• _Instructions to follow_: Find all lines with the word "linejoin" in the material, then copy them.

• _Task material_:
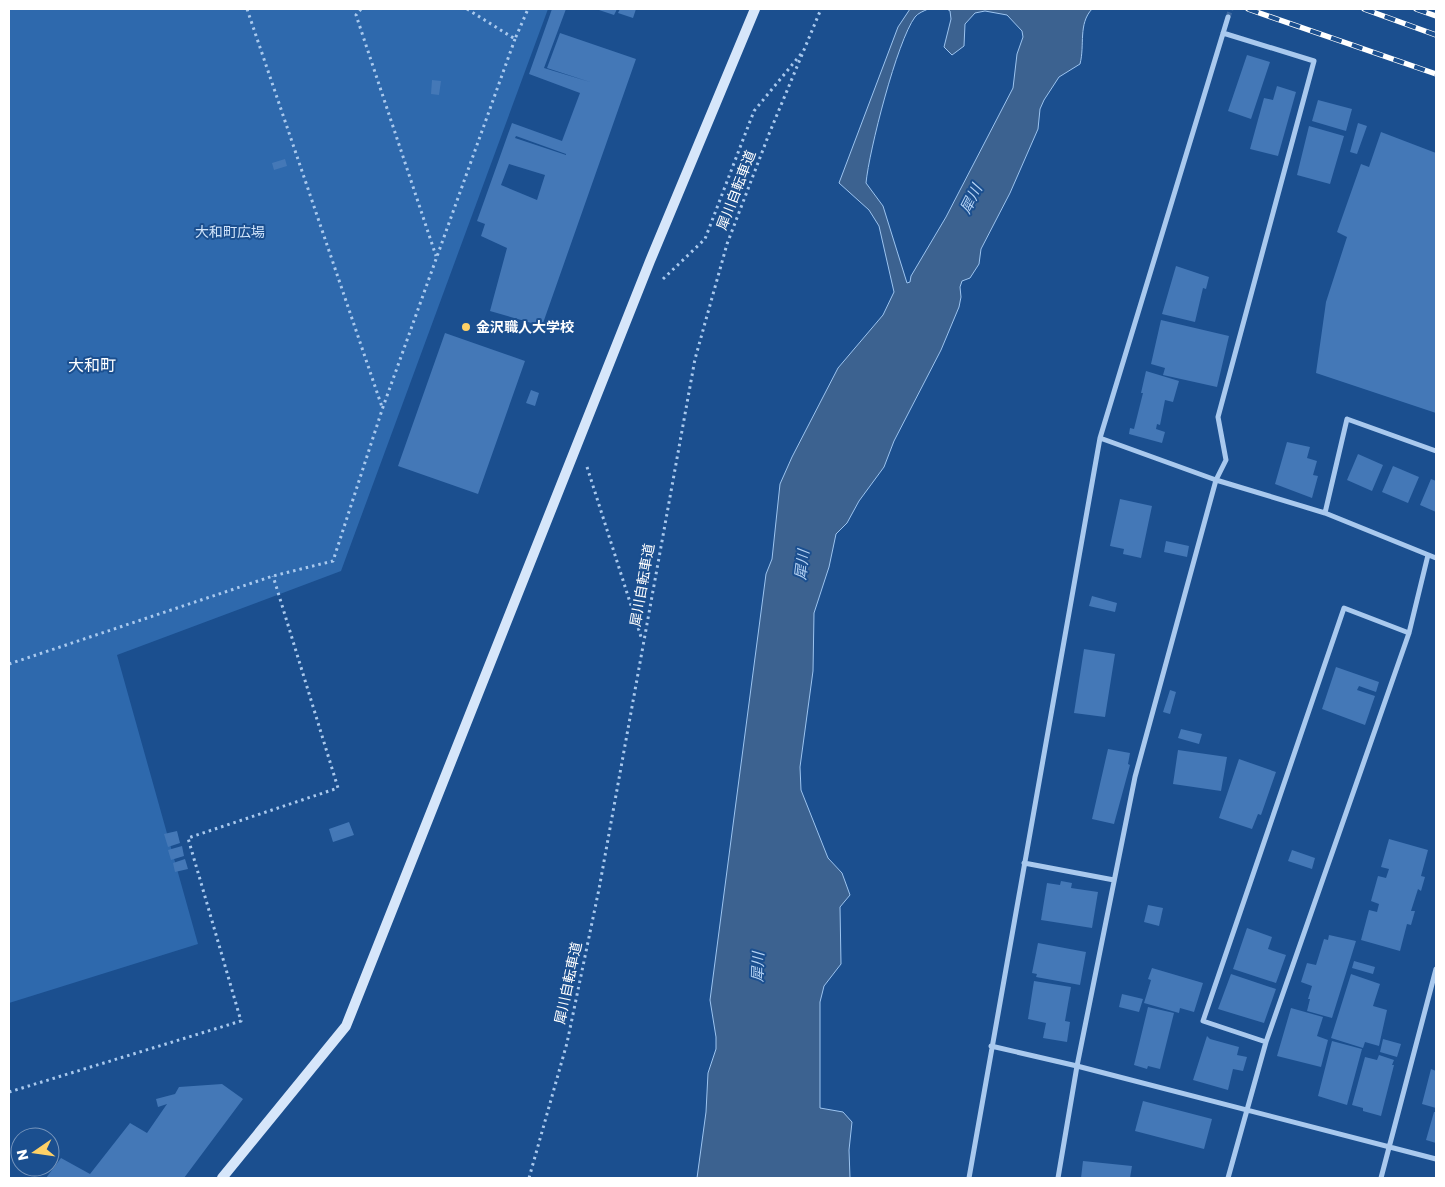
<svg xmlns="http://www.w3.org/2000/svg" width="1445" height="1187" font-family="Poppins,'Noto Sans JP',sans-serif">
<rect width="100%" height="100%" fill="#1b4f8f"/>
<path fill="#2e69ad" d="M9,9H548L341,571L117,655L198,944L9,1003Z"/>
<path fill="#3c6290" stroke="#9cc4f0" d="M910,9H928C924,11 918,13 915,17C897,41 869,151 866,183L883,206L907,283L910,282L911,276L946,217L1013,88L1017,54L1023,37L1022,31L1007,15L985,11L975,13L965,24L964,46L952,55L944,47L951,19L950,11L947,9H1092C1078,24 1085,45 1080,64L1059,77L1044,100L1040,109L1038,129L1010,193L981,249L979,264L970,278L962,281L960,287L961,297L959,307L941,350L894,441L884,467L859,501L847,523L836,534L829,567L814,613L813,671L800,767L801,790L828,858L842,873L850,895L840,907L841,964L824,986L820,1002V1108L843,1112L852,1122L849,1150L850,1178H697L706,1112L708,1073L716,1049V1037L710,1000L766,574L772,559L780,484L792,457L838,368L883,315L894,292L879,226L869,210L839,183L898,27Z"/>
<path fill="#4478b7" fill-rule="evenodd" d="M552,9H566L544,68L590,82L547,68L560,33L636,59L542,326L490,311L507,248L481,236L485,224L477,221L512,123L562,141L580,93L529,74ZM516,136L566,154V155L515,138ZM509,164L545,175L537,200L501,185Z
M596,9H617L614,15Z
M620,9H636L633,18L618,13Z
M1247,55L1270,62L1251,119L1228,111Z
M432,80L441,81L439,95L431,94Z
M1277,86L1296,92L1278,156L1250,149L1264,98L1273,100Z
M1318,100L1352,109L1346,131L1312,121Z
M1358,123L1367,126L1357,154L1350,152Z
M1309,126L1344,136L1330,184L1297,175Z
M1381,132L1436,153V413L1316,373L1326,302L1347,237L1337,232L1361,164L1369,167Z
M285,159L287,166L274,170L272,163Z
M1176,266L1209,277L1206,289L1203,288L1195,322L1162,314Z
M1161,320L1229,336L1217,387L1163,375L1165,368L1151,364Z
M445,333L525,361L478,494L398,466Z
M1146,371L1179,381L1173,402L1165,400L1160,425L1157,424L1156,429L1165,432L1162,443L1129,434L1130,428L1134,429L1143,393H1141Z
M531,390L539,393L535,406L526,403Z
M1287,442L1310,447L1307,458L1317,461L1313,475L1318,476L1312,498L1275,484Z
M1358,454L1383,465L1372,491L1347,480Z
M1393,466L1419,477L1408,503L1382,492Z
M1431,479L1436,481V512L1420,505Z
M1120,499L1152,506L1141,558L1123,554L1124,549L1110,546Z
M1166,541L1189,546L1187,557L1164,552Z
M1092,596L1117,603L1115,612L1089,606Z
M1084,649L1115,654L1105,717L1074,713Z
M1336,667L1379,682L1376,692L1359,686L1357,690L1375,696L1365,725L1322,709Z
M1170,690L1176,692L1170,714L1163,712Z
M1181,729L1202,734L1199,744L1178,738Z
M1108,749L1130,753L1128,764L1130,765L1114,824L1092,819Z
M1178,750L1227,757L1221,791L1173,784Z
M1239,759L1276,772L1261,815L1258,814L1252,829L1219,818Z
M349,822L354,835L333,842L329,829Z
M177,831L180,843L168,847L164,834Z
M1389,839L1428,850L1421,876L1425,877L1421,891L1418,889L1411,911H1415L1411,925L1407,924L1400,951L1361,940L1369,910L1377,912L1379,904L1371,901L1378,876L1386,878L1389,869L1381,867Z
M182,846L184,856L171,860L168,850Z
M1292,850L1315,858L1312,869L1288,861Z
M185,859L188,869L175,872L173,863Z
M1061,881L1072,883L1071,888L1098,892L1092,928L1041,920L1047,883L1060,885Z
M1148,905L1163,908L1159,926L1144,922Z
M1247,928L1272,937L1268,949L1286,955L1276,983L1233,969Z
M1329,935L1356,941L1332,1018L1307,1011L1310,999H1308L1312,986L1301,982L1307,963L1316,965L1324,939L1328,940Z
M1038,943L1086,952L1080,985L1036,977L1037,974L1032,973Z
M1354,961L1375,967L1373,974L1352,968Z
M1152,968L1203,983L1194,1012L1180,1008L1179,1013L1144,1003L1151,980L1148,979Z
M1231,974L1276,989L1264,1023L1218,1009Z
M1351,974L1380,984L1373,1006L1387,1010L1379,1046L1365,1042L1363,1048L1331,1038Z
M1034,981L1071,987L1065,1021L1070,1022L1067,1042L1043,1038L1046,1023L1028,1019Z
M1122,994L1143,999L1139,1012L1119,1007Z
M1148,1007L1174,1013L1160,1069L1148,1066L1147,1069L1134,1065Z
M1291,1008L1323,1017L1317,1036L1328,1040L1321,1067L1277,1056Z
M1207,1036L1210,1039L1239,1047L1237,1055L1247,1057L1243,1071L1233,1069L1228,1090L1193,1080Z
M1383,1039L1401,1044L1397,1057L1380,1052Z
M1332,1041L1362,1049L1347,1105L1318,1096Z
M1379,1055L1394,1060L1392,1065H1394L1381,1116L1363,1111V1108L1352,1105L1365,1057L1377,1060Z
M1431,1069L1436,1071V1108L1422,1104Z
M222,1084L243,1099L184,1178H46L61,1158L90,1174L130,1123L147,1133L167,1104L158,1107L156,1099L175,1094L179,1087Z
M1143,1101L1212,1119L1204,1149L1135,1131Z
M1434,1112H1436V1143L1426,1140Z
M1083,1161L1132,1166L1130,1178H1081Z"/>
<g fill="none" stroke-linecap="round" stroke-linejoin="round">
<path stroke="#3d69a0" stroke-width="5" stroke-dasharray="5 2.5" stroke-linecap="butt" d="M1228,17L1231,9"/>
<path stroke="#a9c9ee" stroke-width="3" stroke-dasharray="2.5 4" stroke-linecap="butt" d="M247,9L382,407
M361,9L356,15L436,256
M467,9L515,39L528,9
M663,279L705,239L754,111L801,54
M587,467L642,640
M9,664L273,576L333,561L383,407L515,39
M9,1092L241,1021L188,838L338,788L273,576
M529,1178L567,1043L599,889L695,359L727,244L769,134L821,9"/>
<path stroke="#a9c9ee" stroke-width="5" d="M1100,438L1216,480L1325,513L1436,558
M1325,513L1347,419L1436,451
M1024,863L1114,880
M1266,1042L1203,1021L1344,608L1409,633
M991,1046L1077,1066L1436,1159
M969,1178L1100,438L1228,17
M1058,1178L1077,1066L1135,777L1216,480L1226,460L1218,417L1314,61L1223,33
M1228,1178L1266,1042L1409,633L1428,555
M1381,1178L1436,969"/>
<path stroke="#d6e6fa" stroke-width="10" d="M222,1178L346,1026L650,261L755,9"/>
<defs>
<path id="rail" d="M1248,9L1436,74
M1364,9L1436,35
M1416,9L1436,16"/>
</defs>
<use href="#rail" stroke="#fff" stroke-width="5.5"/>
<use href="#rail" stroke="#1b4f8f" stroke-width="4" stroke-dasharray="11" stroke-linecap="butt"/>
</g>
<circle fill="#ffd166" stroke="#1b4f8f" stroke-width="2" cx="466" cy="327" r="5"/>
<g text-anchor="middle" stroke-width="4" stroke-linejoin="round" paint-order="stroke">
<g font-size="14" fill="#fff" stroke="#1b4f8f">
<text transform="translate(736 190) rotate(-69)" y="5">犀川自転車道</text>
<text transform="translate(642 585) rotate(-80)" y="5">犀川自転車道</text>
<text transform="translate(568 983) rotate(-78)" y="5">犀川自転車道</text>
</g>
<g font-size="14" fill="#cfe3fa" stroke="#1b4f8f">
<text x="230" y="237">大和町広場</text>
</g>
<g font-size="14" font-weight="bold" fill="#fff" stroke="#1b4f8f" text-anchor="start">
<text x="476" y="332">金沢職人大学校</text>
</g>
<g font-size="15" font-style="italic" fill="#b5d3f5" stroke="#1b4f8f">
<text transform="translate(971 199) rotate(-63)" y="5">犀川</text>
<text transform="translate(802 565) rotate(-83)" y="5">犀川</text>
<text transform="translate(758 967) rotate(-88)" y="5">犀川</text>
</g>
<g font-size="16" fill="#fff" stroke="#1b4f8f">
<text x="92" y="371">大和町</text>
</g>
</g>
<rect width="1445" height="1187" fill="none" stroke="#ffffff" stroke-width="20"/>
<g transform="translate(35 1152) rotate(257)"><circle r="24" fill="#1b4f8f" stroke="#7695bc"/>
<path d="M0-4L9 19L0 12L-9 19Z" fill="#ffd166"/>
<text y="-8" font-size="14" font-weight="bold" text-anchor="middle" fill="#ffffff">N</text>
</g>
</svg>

• _Task answer_:
<g fill="none" stroke-linecap="round" stroke-linejoin="round">
<g text-anchor="middle" stroke-width="4" stroke-linejoin="round" paint-order="stroke">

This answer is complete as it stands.